WHAT NEEDS TO BE DONE = Without the pictures, output the records below word for word.

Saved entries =
************

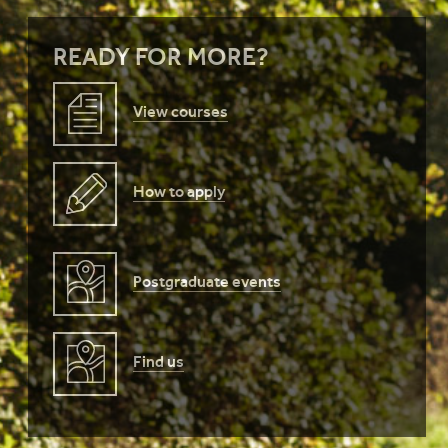
READY FOR MORE?
View courses
How to apply
Postgraduate events
Find us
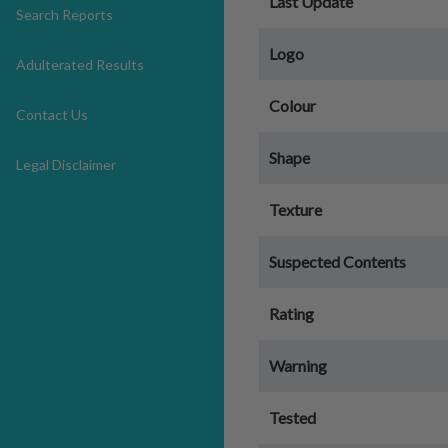
Last Update
Search Reports
Logo
Adulterated Results
Colour
Contact Us
Shape
Legal Disclaimer
Texture
Suspected Contents
Rating
Warning
Tested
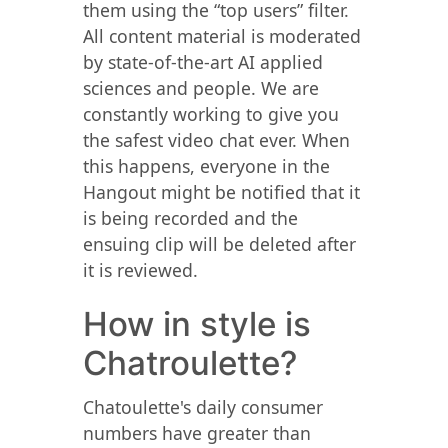
them using the “top users” filter.
All content material is moderated
by state-of-the-art AI applied
sciences and people. We are
constantly working to give you
the safest video chat ever. When
this happens, everyone in the
Hangout might be notified that it
is being recorded and the
ensuing clip will be deleted after
it is reviewed.
How in style is
Chatroulette?
Chatoulette's daily consumer
numbers have greater than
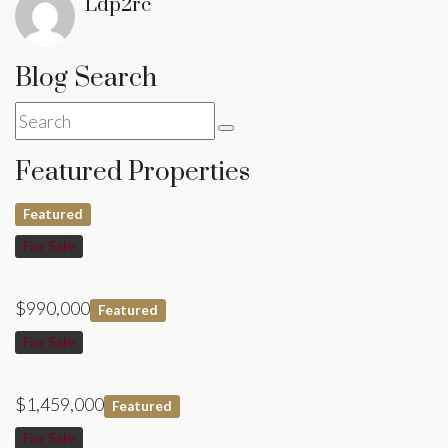
Ldp2rc
Blog Search
Featured Properties
Featured
For Sale
$990,000
Featured
For Sale
$1,459,000
Featured
For Sale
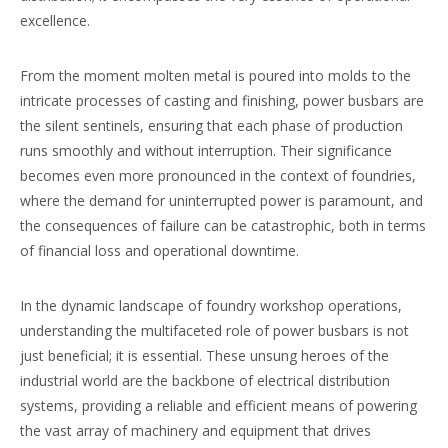
excellence.
From the moment molten metal is poured into molds to the
intricate processes of casting and finishing, power busbars are
the silent sentinels, ensuring that each phase of production
runs smoothly and without interruption. Their significance
becomes even more pronounced in the context of foundries,
where the demand for uninterrupted power is paramount, and
the consequences of failure can be catastrophic, both in terms
of financial loss and operational downtime.
In the dynamic landscape of foundry workshop operations,
understanding the multifaceted role of power busbars is not
just beneficial; it is essential. These unsung heroes of the
industrial world are the backbone of electrical distribution
systems, providing a reliable and efficient means of powering
the vast array of machinery and equipment that drives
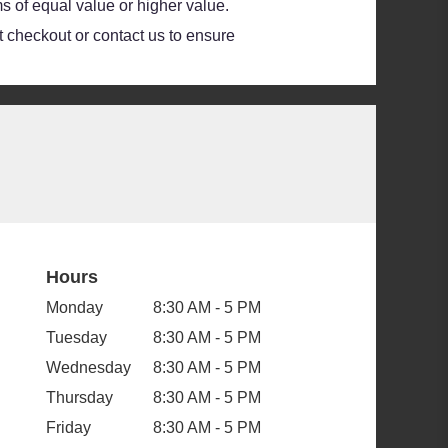
s of equal value or higher value.
at checkout or contact us to ensure
Hours
Monday
8:30 AM - 5 PM
Tuesday
8:30 AM - 5 PM
Wednesday
8:30 AM - 5 PM
Thursday
8:30 AM - 5 PM
Friday
8:30 AM - 5 PM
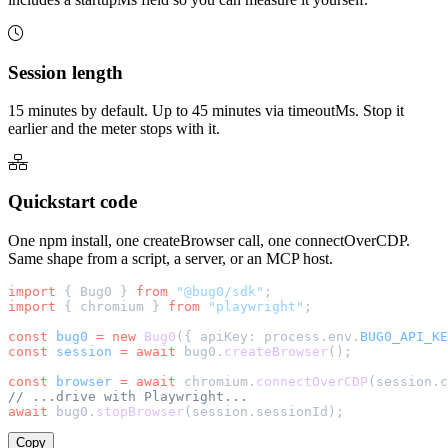
Session length
15 minutes by default. Up to 45 minutes via timeoutMs. Stop it
earlier and the meter stops with it.
Quickstart code
One npm install, one createBrowser call, one connectOverCDP.
Same shape from a script, a server, or an MCP host.
import
 { Bug0 } 
from
 "@bug0/sdk"
;
import
 { chromium } 
from
 "playwright"
;
const
 bug0
 =
 new
 Bug0
({ apiKey: process.env.
BUG0_API_KE
const
 session
 =
 await
 bug0.
createBrowser
();
const
 browser
 =
 await
 chromium.
connectOverCDP
(session.c
// ...drive with Playwright...
await
 bug0.
stopBrowser
(session.sessionId);
Copy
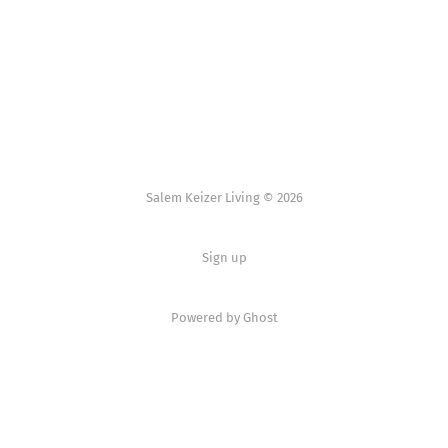
Salem Keizer Living © 2026
Sign up
Powered by
Ghost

************

OUTPUT BELOW =
READY FOR MORE?
View courses
How to apply
Postgraduate events
Find us
Last Update
Search Reports
Logo
Adulterated Results
Colour
Contact Us
Shape
Legal Disclaimer
Texture
Suspected Contents
Rating
Warning
Tested
them using the “top users” filter.
All content material is moderated
by state-of-the-art AI applied
sciences and people. We are
constantly working to give you
the safest video chat ever. When
this happens, everyone in the
Hangout might be notified that it
is being recorded and the
ensuing clip will be deleted after
it is reviewed.
How in style is
Chatroulette?
Chatoulette's daily consumer
numbers have greater than
Ldp2rc
Blog Search
Featured Properties
Featured
For Sale
$990,000
Featured
For Sale
$1,459,000
Featured
For Sale
excellence.
From the moment molten metal is poured into molds to the
intricate processes of casting and finishing, power busbars are
the silent sentinels, ensuring that each phase of production
runs smoothly and without interruption. Their significance
becomes even more pronounced in the context of foundries,
where the demand for uninterrupted power is paramount, and
the consequences of failure can be catastrophic, both in terms
of financial loss and operational downtime.
In the dynamic landscape of foundry workshop operations,
understanding the multifaceted role of power busbars is not
just beneficial; it is essential. These unsung heroes of the
industrial world are the backbone of electrical distribution
systems, providing a reliable and efficient means of powering
the vast array of machinery and equipment that drives
s of equal value or higher value.
at checkout or contact us to ensure
Hours
Monday
8:30 AM - 5 PM
Tuesday
8:30 AM - 5 PM
Wednesday
8:30 AM - 5 PM
Thursday
8:30 AM - 5 PM
Friday
8:30 AM - 5 PM
Session length
15 minutes by default. Up to 45 minutes via timeoutMs. Stop it
earlier and the meter stops with it.
Quickstart code
One npm install, one createBrowser call, one connectOverCDP.
Same shape from a script, a server, or an MCP host.
import
 { Bug0 } 
from
 "@bug0/sdk"
;
import
 { chromium } 
from
 "playwright"
;
const
 bug0
 =
 new
 Bug0
({ apiKey: process.env.
BUG0_API_KE
const
 session
 =
 await
 bug0.
createBrowser
();
const
 browser
 =
 await
 chromium.
connectOverCDP
(session.c
// ...drive with Playwright...
await
 bug0.
stopBrowser
(session.sessionId);
Copy
Salem Keizer Living © 2026
Sign up
Powered by
Ghost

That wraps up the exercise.